# Can paper filters "go bad" ?



## YerbaMate170 (Jun 15, 2015)

I recently got out my Chemex after months of not using it and made some coffee. It tasted much more papery than usual, and I can't really figure out why.

It's possible that I've just gotten used to the non-paper filter coffee I've been drinking lately, but the paper filters also smelt a little funny (was using an opened pack of chemex, bleached filters that I'd bought maybe 12 months ago)

Is this normal? I was storing them in a "cool, dry place" so can't imagine they've been exposed to moisture, just air.


----------



## risky (May 11, 2015)

Seems unlikely. Thoroughly rinsed beforehand I presume?


----------



## froggystyle (Oct 30, 2013)

Do they look ok, are they out of shape, maybe they have drawn I some moisture.
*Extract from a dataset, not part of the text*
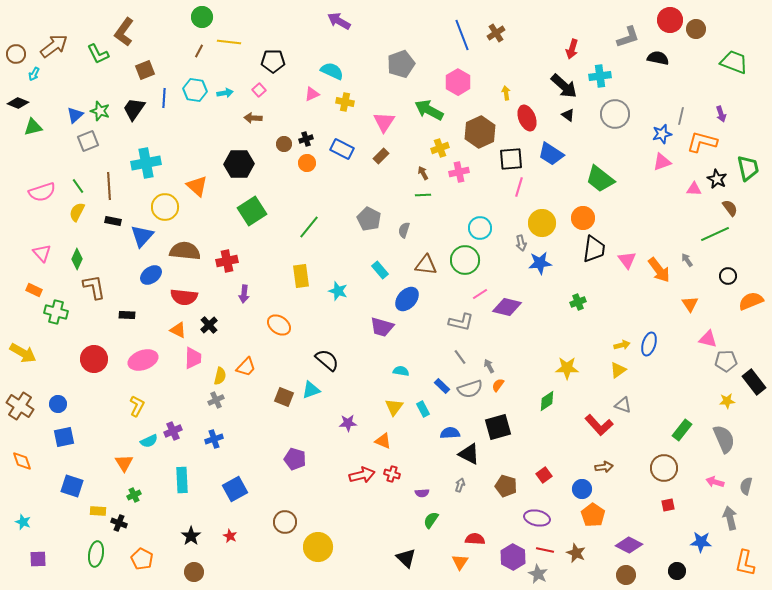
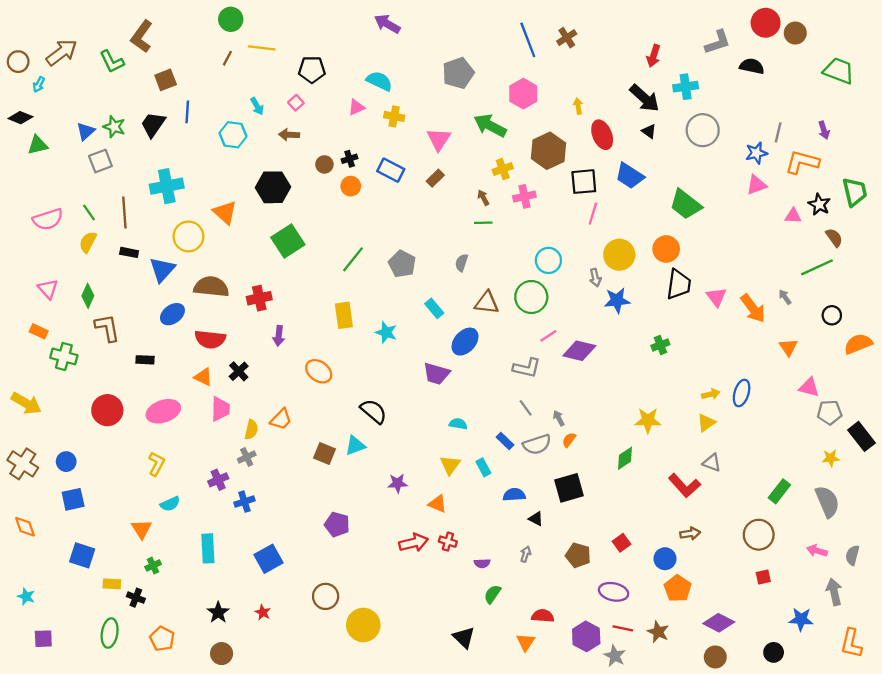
cyan hexagon: (195, 90) -> (233, 135), moved
cyan arrow: (225, 93) -> (257, 106), turned 70
gray pentagon: (369, 219) -> (402, 264), moved
purple cross: (173, 431) -> (218, 480), moved
black triangle: (469, 454) -> (536, 519), size x0.6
Any paper I leave out on the boat curls due to this.


----------



## jtldurnall (Mar 16, 2015)

This happened to me once and I couldn't figure out why. Turns out I had actually been keeping the filters in my cupboard next to some spices, and they must have absorbed some of the flavours. They now have their own container and the problem has stopped.

Edit: just reread your post and realised I miss read 'papery' as 'peppery'. Woops.


----------



## YerbaMate170 (Jun 15, 2015)

thanks for the comments. Yes, washed as always. They don't look any different, not curled up or anything. @jtldurnall your original comment is still potentially valid, it's possible that spices etc have affected them, will store them better in the future!


----------